TMATobacco and nicotine industry data & information provider TMA has agreed to acquire assets of international multi-platform trade publisher and conference producer SpecComm International Inc.. Assets acquired by TMA include the nicotine and tobacco conference, GTNF; the magazines Tobacco Reporter, Vapor Voice and Tobacco Farm Quarterly; and the international trade exposition and congress, TABEXPO. The terms of the transaction were not disclosed.

Launched in 1994, TABEXPO grew to strategic importance under the management of British entrepreneur David Pike and the SpecComm events team led by publisher and global event director Elise Rasmussen. With David Pike’s retirement last year, the TABEXPO license was acquired by British businessman Steve Fowler. Mr. Fowler built his pet care business into a 50-store chain before selling it in 2016, and also served as a leading figure in his industry’s trade association. He is keen to bring his trading expertise to this new venture and work with TMA.

Elise Rasmussen, the new TMA Vice President of Sales and Marketing said she was confident that TABEXPO 2019 would be the best TABEXPO event to date, citing the continuity of experience and know-how that the original sales team brings, now backed by TMA and the expertise of Steve Fowler and TEM. She said, “My sales team will provide its in-depth knowledge of our customers, their business needs and objectives, which will continue to benefit from the history and experience of our TMA colleagues”.

USA, Princeton, NJ & Raleigh, NC

Euromoney acquires BoardEx and The Deal for $87.3M

EuromoneyEuromoney Institutional Investor plc is to acquire BoardEx and The Deal for $87.3 million, funded from its existing facilities.

BoardEx is an executive periling and relationship-mapping platform. It provides its users with detailed profiles of over one million of the world’s business leaders. The Deal is an information, data and intelligence platform. In the US, its digital subscription is one of the leading brands on the market in deal-driven intelligence. By combining the two platforms and integrating them with Euromoney’s existing portfolio, the company aims to create a powerful workflow tool to serve multiple industries.

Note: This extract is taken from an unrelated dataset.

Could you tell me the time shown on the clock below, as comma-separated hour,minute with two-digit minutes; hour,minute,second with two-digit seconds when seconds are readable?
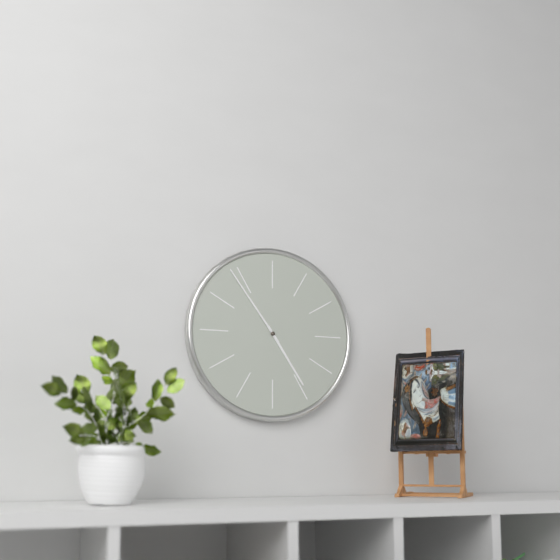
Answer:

CEO of Euromoney, Andrew Rashbass, said, “I am excited by the acquisition of BoardEx and The Deal, which brings two additional high-quality assets into Euromoney’s portfolio and supports our transition towards a next generation 3.0 business model. The businesses are perfectly placed to grow further under Euromoney ownership, with the Group’s existing data expected to enhance the BoardEx platform. We look forward to working with the management team and our new colleagues around the world to develop these leading brands and take advantage of the compelling growth opportunities they offer.”